## Your assignment
Show each line in the rows below that contains the string "didascalie". Case matters.

## Entries supplied
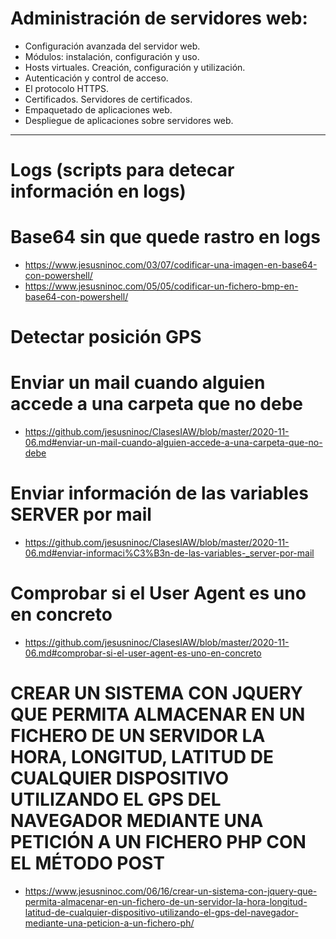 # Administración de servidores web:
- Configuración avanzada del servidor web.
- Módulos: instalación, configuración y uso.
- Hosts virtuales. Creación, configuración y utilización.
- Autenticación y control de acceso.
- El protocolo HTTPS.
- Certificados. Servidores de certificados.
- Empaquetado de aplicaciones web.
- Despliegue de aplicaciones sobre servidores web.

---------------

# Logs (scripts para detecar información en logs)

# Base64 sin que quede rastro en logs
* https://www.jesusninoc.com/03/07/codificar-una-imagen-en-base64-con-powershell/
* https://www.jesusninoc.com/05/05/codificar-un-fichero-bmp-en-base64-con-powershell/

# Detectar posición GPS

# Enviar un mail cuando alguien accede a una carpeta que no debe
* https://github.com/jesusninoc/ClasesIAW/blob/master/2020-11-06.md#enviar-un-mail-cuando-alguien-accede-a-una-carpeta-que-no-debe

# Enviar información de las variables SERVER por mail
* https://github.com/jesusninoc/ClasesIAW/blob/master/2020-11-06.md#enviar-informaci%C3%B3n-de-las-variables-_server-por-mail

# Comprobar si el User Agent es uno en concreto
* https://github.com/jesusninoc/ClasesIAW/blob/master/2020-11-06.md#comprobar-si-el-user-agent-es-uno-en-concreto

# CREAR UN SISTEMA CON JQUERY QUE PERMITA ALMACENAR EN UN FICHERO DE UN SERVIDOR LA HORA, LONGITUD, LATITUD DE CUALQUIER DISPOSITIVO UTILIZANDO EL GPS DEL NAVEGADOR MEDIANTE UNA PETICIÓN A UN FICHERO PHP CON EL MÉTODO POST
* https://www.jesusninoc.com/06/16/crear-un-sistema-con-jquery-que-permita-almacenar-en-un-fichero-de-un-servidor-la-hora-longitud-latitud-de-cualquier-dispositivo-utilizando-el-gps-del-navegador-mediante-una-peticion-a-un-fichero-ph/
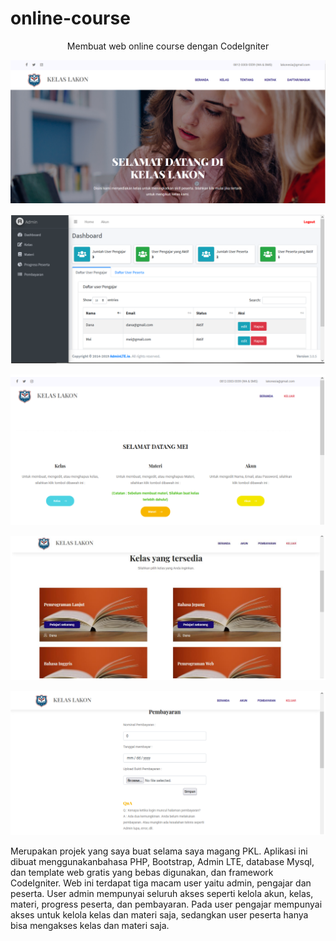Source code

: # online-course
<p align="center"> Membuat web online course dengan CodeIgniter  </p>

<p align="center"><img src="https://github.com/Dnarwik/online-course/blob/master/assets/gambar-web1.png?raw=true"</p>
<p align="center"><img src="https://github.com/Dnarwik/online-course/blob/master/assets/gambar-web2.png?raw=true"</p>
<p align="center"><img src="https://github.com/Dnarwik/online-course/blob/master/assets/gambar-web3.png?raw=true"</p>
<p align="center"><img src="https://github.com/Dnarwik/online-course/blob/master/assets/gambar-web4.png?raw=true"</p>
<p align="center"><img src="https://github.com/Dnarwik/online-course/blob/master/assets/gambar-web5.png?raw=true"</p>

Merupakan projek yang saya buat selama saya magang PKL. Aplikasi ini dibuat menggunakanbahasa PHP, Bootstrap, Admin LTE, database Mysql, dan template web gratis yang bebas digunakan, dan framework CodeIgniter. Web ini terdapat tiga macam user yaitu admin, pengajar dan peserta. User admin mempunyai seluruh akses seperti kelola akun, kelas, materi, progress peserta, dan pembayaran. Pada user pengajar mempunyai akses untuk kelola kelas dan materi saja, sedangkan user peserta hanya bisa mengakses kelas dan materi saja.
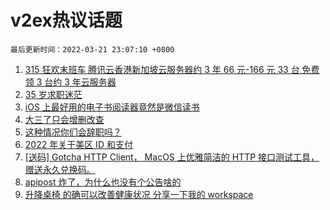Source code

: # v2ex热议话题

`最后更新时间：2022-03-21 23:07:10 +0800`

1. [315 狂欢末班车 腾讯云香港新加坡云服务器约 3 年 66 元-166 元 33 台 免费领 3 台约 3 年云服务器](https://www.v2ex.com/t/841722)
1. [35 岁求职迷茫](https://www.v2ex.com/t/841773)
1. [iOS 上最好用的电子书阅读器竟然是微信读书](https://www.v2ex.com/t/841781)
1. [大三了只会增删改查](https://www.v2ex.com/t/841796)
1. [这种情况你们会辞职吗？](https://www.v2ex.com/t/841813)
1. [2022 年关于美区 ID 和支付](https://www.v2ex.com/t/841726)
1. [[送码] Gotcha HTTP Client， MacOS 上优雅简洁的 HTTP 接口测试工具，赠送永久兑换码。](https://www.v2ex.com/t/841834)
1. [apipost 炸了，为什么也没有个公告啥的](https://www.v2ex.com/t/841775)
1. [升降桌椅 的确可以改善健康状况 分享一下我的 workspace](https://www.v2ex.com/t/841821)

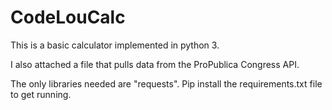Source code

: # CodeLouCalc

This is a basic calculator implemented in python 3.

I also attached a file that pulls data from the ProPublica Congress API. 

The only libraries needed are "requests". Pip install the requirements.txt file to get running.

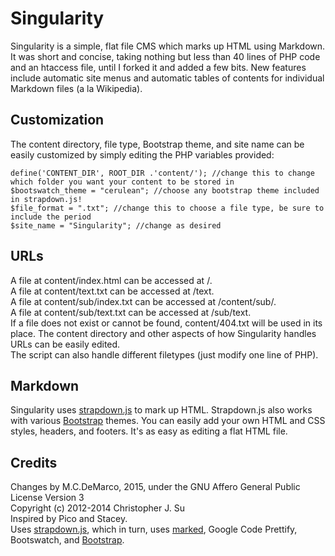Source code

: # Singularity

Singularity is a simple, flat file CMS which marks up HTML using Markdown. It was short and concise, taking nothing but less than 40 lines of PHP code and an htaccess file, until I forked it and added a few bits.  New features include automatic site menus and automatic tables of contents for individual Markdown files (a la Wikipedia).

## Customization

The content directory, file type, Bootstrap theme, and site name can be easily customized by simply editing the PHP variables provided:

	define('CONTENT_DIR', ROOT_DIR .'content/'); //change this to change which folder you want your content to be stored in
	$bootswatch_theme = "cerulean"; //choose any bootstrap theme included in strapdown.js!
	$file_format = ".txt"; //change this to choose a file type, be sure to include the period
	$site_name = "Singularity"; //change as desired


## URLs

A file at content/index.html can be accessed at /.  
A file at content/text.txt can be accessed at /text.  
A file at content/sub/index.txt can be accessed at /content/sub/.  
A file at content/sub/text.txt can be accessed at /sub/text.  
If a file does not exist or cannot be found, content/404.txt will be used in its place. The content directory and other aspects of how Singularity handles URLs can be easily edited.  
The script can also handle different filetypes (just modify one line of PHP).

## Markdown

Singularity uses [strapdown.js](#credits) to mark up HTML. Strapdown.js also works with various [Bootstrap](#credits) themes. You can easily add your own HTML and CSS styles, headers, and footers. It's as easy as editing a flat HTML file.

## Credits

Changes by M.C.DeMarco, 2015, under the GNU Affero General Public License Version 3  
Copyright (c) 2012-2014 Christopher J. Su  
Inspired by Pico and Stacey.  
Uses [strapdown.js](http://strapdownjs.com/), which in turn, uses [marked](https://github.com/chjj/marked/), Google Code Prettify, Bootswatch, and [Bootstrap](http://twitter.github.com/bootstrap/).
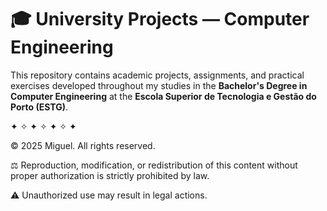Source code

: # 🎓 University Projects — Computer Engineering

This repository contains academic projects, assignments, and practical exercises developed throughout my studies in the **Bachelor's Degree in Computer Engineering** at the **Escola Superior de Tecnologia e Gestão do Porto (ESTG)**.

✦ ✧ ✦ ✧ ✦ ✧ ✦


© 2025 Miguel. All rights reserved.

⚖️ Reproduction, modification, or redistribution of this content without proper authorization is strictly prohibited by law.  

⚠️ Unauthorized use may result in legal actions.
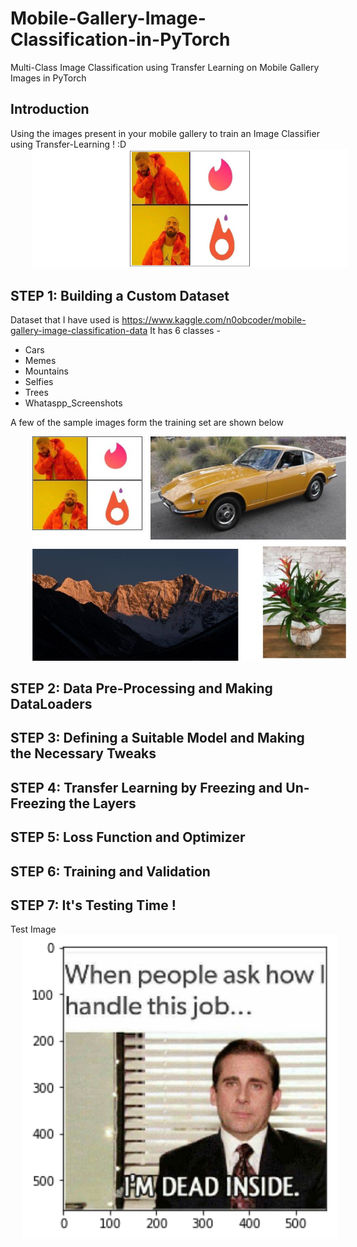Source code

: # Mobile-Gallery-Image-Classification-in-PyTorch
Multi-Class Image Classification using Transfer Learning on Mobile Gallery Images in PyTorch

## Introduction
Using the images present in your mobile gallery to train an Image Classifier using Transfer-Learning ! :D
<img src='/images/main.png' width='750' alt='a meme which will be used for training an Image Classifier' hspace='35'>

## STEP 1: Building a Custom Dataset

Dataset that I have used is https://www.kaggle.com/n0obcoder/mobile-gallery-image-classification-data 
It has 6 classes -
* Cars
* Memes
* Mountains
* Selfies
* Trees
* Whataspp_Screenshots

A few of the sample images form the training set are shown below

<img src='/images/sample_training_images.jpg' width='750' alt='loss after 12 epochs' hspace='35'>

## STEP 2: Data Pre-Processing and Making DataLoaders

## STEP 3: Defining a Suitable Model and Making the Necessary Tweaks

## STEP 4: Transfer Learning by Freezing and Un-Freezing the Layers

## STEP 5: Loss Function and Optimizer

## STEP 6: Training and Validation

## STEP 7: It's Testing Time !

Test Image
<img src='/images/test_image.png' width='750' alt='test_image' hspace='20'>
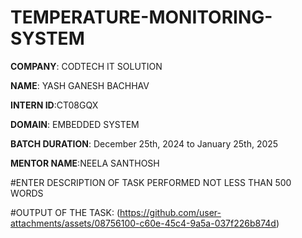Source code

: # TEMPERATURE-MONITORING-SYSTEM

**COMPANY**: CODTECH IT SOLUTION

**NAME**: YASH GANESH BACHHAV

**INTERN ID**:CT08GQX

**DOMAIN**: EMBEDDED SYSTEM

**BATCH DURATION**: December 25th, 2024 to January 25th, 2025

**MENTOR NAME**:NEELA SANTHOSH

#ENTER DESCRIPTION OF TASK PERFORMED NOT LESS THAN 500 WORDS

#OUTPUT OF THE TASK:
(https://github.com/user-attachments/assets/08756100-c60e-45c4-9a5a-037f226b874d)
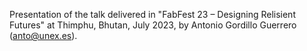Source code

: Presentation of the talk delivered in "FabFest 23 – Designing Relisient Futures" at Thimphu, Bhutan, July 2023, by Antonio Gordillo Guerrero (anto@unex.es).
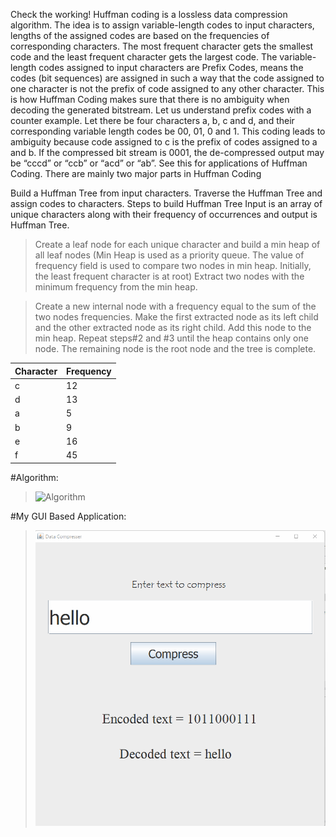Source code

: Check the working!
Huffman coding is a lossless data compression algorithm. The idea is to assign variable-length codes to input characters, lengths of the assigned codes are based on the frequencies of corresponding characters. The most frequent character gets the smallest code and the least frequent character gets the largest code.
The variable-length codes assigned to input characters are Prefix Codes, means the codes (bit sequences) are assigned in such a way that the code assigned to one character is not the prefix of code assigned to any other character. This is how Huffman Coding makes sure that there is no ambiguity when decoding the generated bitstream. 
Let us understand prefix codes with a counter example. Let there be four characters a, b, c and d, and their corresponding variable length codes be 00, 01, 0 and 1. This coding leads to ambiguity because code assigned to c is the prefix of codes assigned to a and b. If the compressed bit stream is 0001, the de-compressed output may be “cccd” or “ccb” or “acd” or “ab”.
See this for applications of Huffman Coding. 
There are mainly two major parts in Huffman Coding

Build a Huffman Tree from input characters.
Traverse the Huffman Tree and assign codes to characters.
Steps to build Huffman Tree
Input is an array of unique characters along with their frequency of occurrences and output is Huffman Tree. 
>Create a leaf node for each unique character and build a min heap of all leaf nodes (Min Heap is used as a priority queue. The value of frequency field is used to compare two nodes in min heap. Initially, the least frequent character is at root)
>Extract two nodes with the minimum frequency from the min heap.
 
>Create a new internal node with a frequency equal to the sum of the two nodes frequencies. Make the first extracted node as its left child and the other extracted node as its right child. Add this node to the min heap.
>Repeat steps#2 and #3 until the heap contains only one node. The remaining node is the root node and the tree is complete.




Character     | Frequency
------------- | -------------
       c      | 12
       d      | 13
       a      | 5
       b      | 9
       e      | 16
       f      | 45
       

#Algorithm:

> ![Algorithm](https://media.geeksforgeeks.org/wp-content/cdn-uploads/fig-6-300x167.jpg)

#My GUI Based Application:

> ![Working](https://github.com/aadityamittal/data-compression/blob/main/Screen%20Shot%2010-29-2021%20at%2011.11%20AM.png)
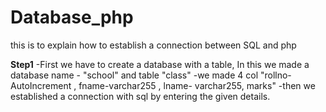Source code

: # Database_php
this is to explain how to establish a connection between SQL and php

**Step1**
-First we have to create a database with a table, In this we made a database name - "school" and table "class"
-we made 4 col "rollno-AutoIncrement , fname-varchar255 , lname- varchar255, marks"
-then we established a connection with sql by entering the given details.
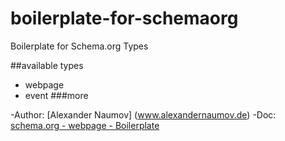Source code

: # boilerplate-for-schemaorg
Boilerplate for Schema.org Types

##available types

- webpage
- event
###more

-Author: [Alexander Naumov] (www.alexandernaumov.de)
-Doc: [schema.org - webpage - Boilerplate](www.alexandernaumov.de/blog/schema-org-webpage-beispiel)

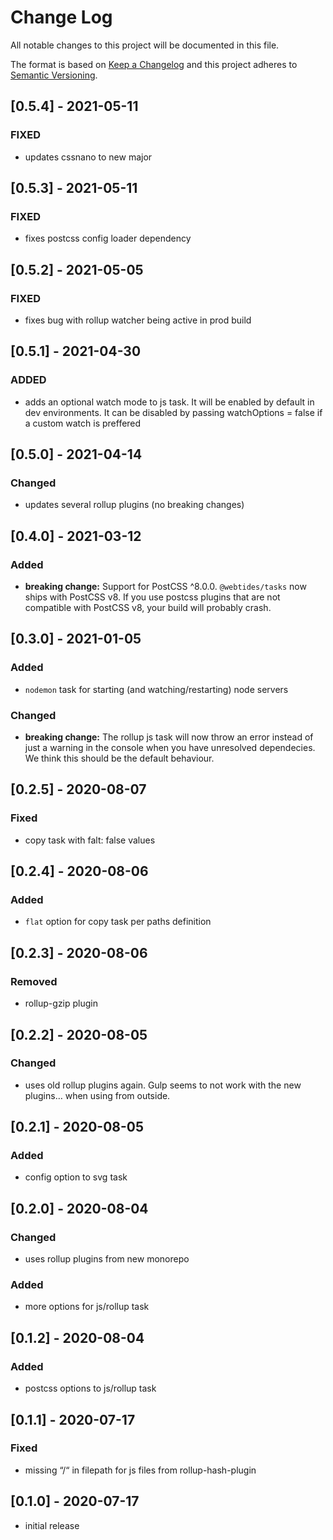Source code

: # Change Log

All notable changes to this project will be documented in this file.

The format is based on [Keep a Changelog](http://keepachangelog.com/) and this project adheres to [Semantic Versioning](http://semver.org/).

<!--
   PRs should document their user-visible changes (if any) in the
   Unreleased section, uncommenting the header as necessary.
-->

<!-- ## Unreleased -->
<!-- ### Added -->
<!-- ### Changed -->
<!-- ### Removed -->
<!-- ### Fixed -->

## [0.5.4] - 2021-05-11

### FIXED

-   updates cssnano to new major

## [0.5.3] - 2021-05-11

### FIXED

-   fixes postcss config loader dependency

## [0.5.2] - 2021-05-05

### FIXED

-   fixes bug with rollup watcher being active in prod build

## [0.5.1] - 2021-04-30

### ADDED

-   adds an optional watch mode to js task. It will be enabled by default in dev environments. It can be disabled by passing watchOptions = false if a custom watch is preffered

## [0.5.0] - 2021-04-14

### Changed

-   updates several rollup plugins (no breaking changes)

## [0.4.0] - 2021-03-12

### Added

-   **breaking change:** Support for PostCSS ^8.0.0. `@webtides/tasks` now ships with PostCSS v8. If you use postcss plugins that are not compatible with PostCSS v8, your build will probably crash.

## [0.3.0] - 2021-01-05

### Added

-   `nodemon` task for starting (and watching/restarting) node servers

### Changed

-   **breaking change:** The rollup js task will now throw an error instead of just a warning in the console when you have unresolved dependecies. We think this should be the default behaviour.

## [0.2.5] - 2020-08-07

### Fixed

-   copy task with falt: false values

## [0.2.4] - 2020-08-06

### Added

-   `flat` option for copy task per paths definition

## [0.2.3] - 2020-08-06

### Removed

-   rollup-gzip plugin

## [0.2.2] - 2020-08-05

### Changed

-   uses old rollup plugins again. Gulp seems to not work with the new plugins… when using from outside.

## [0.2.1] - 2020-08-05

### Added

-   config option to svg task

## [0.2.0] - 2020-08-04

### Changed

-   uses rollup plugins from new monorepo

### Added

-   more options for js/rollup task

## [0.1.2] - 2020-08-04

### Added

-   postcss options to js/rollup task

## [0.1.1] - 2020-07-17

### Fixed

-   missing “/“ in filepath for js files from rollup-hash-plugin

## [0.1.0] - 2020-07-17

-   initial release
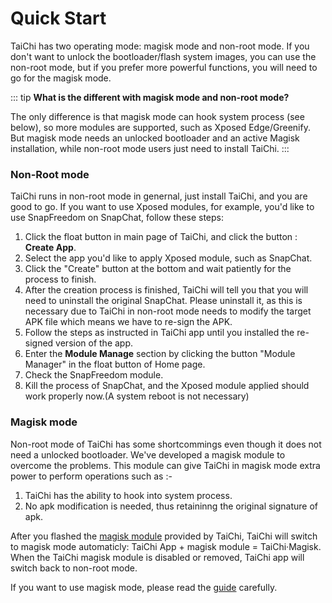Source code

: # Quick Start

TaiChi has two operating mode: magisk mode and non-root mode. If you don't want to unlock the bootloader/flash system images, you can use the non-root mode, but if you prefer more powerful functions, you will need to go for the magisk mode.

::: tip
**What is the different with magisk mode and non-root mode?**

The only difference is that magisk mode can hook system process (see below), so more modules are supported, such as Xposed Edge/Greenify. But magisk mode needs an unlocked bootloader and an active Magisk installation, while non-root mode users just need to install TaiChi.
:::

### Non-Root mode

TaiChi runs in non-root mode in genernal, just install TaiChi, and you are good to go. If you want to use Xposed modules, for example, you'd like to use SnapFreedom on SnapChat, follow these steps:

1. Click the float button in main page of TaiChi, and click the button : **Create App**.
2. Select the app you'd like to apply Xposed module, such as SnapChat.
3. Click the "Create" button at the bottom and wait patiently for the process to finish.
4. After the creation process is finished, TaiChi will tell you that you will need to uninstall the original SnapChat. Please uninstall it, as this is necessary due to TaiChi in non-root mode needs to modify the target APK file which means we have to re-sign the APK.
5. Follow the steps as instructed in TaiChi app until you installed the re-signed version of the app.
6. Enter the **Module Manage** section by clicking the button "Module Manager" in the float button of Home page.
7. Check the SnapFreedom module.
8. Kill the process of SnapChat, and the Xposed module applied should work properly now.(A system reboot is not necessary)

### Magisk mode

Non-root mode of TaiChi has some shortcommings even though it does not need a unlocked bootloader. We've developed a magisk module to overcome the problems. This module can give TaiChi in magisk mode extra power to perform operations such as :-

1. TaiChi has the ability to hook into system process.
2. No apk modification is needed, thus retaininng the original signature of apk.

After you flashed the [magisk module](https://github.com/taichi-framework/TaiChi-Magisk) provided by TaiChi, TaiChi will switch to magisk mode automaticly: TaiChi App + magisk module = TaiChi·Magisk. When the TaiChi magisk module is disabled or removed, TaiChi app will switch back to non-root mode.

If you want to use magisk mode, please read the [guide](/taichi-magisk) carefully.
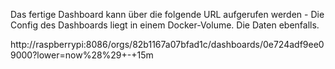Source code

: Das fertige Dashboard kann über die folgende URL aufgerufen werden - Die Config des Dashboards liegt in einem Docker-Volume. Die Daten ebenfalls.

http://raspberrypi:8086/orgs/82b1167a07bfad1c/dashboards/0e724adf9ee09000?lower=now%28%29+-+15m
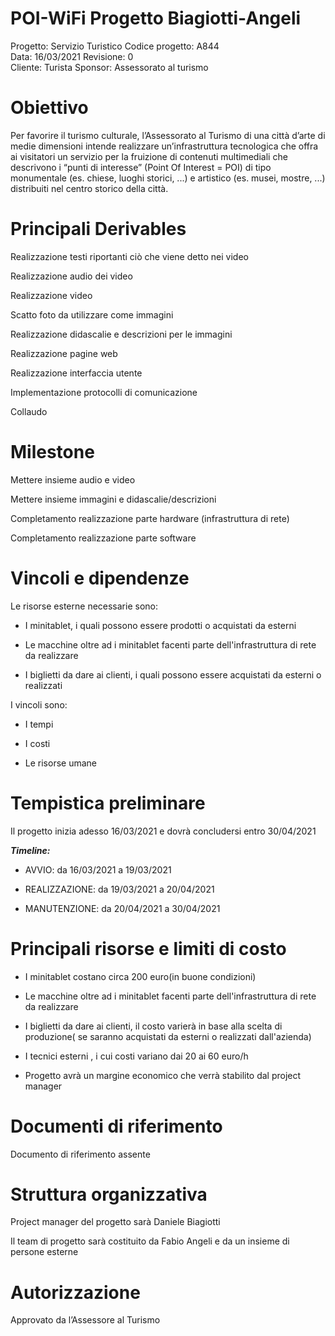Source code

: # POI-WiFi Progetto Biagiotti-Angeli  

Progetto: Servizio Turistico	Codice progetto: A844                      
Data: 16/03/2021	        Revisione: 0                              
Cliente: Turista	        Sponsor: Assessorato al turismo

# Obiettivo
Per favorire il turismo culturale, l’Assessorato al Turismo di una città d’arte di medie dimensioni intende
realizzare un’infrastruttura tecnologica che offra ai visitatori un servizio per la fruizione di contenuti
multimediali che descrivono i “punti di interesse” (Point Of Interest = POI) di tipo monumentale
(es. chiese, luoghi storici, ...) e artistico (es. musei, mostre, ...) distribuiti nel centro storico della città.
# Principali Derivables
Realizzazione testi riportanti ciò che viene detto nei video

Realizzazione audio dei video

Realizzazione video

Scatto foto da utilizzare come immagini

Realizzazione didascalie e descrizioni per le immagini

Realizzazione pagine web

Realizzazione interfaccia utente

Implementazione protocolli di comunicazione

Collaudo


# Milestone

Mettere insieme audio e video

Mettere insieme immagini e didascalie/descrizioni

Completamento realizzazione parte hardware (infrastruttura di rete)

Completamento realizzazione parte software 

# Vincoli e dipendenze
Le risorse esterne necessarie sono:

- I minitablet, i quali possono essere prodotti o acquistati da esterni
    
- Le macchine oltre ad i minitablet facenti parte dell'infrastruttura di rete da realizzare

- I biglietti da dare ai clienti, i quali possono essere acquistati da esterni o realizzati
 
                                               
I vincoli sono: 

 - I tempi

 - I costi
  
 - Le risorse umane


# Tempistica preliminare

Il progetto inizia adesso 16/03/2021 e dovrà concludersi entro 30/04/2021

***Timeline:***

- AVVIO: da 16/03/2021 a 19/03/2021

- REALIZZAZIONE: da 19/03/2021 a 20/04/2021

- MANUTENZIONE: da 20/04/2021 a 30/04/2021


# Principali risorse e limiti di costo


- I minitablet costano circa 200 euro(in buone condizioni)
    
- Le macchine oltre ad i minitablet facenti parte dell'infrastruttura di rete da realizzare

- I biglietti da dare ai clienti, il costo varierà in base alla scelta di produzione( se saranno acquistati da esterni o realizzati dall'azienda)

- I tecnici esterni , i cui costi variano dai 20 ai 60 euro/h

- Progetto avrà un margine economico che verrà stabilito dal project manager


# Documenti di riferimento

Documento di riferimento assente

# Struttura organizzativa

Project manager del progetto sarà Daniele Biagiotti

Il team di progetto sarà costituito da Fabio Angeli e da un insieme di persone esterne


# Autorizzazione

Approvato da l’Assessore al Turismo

## Task solution
Realizzazione didascalie e descrizioni per le immagini
Mettere insieme immagini e didascalie/descrizioni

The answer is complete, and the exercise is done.